- Exercise goal: Repeat all the data word for word.

━━━

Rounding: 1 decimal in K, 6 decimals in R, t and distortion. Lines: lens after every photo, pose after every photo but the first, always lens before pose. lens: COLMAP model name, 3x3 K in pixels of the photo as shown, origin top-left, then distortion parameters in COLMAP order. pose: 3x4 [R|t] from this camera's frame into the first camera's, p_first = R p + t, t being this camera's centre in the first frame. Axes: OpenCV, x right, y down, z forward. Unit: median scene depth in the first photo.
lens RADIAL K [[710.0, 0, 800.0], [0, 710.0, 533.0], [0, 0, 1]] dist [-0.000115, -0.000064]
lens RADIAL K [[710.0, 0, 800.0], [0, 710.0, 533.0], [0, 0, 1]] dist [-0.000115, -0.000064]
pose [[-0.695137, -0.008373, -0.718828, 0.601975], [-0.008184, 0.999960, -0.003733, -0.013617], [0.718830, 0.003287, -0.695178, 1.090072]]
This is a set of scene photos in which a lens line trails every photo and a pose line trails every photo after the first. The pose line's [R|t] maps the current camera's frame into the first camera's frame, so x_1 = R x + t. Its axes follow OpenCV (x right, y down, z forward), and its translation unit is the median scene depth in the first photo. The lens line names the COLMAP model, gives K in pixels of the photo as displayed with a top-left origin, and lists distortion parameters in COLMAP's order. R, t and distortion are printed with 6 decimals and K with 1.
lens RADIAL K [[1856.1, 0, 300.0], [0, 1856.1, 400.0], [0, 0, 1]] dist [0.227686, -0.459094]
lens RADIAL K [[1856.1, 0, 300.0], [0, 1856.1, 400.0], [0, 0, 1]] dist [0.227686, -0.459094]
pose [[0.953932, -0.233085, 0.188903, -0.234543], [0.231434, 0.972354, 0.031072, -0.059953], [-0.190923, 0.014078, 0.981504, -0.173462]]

━━━

- Result below:
Rounding: 1 decimal in K, 6 decimals in R, t and distortion. Lines: lens after every photo, pose after every photo but the first, always lens before pose. lens: COLMAP model name, 3x3 K in pixels of the photo as shown, origin top-left, then distortion parameters in COLMAP order. pose: 3x4 [R|t] from this camera's frame into the first camera's, p_first = R p + t, t being this camera's centre in the first frame. Axes: OpenCV, x right, y down, z forward. Unit: median scene depth in the first photo.
lens RADIAL K [[710.0, 0, 800.0], [0, 710.0, 533.0], [0, 0, 1]] dist [-0.000115, -0.000064]
lens RADIAL K [[710.0, 0, 800.0], [0, 710.0, 533.0], [0, 0, 1]] dist [-0.000115, -0.000064]
pose [[-0.695137, -0.008373, -0.718828, 0.601975], [-0.008184, 0.999960, -0.003733, -0.013617], [0.718830, 0.003287, -0.695178, 1.090072]]
This is a set of scene photos in which a lens line trails every photo and a pose line trails every photo after the first. The pose line's [R|t] maps the current camera's frame into the first camera's frame, so x_1 = R x + t. Its axes follow OpenCV (x right, y down, z forward), and its translation unit is the median scene depth in the first photo. The lens line names the COLMAP model, gives K in pixels of the photo as displayed with a top-left origin, and lists distortion parameters in COLMAP's order. R, t and distortion are printed with 6 decimals and K with 1.
lens RADIAL K [[1856.1, 0, 300.0], [0, 1856.1, 400.0], [0, 0, 1]] dist [0.227686, -0.459094]
lens RADIAL K [[1856.1, 0, 300.0], [0, 1856.1, 400.0], [0, 0, 1]] dist [0.227686, -0.459094]
pose [[0.953932, -0.233085, 0.188903, -0.234543], [0.231434, 0.972354, 0.031072, -0.059953], [-0.190923, 0.014078, 0.981504, -0.173462]]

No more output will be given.